Find each line below where the word "optical" occurs, and copy it.

(Dataset entries)
- Opening Delimiter -

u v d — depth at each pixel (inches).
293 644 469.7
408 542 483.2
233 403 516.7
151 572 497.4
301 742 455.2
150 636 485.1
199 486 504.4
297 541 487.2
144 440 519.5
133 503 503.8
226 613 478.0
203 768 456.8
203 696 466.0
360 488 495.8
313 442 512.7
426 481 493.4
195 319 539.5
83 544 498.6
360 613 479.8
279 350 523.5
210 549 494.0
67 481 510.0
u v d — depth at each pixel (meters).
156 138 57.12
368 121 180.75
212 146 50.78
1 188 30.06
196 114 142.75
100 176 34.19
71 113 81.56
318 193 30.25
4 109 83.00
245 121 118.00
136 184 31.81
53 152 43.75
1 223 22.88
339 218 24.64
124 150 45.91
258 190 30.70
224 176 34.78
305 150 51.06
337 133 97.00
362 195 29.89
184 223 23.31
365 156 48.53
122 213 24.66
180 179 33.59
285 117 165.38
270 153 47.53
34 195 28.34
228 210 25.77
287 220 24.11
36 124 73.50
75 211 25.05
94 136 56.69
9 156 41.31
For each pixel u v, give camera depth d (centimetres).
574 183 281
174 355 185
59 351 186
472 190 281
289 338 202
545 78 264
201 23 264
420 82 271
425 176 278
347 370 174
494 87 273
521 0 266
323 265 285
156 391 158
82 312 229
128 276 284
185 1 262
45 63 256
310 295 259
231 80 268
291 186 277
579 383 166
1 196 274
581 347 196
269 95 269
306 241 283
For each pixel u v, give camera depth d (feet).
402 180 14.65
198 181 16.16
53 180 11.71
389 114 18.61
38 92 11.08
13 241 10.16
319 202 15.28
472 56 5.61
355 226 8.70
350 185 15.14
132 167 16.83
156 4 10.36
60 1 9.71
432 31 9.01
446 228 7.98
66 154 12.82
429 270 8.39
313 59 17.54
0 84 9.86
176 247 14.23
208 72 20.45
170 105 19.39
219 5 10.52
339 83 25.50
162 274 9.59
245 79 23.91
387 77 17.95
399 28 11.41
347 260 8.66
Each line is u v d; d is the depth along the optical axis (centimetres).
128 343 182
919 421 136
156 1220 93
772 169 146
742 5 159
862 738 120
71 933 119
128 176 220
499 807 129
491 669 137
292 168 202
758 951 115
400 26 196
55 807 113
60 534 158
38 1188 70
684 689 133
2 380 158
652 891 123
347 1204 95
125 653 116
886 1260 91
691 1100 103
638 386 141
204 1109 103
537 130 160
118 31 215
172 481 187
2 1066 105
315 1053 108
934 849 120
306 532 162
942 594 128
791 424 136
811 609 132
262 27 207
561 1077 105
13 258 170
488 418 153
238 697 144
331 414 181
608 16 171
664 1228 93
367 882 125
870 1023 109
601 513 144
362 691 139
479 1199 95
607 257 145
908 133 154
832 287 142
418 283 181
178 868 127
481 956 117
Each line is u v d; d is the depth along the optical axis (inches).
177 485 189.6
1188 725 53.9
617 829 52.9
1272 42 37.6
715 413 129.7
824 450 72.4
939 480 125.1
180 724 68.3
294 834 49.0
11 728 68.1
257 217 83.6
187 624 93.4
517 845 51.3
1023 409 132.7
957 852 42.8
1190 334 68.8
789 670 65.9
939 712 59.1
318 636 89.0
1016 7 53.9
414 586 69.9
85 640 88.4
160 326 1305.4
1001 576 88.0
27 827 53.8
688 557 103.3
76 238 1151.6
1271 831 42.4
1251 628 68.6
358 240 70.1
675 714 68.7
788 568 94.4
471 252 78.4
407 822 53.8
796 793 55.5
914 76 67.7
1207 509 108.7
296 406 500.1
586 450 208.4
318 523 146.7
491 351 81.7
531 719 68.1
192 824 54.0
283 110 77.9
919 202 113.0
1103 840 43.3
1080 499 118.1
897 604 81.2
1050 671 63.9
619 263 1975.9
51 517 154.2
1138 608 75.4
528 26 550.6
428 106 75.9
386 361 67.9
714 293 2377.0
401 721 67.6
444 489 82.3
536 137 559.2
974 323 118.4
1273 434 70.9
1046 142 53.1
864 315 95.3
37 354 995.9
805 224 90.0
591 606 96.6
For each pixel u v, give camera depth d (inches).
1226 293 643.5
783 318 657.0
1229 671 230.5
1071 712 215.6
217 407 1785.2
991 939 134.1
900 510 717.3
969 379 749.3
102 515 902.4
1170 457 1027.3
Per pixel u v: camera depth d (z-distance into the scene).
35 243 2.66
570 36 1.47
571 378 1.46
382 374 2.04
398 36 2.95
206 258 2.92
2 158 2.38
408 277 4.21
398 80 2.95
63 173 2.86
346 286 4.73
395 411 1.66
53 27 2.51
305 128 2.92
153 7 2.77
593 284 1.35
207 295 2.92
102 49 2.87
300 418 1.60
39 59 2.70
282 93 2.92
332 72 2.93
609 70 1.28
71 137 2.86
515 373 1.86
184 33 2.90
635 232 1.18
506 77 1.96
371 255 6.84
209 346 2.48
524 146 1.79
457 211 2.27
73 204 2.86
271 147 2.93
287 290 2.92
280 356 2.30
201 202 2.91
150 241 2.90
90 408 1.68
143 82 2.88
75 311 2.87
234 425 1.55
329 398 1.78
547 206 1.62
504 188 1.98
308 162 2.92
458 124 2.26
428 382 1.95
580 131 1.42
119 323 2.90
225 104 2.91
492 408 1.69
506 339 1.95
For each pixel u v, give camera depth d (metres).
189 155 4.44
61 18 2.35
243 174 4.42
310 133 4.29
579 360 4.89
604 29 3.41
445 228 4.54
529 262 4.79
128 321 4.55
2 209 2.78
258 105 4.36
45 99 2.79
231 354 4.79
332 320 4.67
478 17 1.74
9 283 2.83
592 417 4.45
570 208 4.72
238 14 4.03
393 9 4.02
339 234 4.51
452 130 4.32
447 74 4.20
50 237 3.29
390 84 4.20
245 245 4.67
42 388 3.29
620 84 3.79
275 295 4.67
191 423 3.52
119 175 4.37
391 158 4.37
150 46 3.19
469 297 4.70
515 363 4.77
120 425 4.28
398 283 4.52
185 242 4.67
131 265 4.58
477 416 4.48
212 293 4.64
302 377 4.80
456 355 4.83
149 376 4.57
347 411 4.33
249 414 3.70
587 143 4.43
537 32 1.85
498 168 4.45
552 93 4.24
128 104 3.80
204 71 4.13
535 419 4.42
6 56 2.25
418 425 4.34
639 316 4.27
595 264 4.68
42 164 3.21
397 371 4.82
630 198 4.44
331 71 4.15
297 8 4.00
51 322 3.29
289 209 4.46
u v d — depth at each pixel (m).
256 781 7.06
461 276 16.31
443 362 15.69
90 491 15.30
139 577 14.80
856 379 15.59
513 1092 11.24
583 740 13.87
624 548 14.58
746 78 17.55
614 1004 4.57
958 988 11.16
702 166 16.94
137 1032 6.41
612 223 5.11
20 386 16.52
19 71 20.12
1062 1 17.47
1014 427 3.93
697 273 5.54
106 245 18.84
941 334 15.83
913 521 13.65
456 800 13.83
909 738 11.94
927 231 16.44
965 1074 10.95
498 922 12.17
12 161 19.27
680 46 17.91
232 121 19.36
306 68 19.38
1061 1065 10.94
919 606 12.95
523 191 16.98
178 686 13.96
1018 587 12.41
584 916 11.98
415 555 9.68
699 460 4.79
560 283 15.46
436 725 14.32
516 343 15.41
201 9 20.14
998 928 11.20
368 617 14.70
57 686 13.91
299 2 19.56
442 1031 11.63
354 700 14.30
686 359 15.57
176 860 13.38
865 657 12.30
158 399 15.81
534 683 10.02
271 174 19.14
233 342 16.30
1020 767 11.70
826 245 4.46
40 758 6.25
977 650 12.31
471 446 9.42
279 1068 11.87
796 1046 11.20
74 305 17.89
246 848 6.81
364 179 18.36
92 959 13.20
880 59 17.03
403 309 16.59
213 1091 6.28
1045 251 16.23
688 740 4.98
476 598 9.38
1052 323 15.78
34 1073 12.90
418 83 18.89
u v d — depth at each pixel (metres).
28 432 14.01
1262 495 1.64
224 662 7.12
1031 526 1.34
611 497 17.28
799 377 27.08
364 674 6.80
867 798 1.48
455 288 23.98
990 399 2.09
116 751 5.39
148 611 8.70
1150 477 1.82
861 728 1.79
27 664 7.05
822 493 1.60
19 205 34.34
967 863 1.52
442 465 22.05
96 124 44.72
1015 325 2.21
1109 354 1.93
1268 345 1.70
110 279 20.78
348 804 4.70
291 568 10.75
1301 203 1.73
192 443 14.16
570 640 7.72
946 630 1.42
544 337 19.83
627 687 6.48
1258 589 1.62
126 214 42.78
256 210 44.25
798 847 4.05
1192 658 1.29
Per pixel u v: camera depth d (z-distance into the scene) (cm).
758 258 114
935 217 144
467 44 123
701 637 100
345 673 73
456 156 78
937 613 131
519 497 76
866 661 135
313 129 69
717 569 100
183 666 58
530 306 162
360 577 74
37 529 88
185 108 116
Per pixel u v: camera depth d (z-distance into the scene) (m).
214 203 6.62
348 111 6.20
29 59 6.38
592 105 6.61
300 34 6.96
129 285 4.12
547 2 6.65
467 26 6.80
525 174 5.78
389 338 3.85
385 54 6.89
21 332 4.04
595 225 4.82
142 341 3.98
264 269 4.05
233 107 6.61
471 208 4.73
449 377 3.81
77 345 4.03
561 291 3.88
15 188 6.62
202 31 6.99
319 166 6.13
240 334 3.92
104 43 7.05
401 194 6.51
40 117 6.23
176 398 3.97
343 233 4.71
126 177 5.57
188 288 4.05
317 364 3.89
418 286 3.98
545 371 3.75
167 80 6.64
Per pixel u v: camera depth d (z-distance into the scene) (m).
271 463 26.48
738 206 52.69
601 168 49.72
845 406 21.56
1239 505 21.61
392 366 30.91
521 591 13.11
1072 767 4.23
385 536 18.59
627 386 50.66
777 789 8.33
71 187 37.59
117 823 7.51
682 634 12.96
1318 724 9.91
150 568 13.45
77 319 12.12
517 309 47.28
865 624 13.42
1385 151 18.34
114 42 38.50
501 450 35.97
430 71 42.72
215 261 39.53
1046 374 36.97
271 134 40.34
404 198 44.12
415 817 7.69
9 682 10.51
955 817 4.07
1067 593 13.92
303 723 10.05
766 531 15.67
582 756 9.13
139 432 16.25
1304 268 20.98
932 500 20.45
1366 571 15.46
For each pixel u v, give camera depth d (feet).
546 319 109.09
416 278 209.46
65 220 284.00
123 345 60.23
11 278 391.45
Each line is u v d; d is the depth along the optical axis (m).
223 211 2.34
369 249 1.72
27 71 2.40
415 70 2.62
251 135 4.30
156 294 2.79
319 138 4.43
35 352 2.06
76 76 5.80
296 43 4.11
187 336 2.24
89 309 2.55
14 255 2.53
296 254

- Closing Delimiter -

◆ **OUTPUT OF THE EXERCISE**
Each line is u v d; d is the depth along the optical axis (centimetres).
Each line is u v d; d is the depth along the optical axis (inches).
Each line is u v d; d is the depth along the optical axis (m).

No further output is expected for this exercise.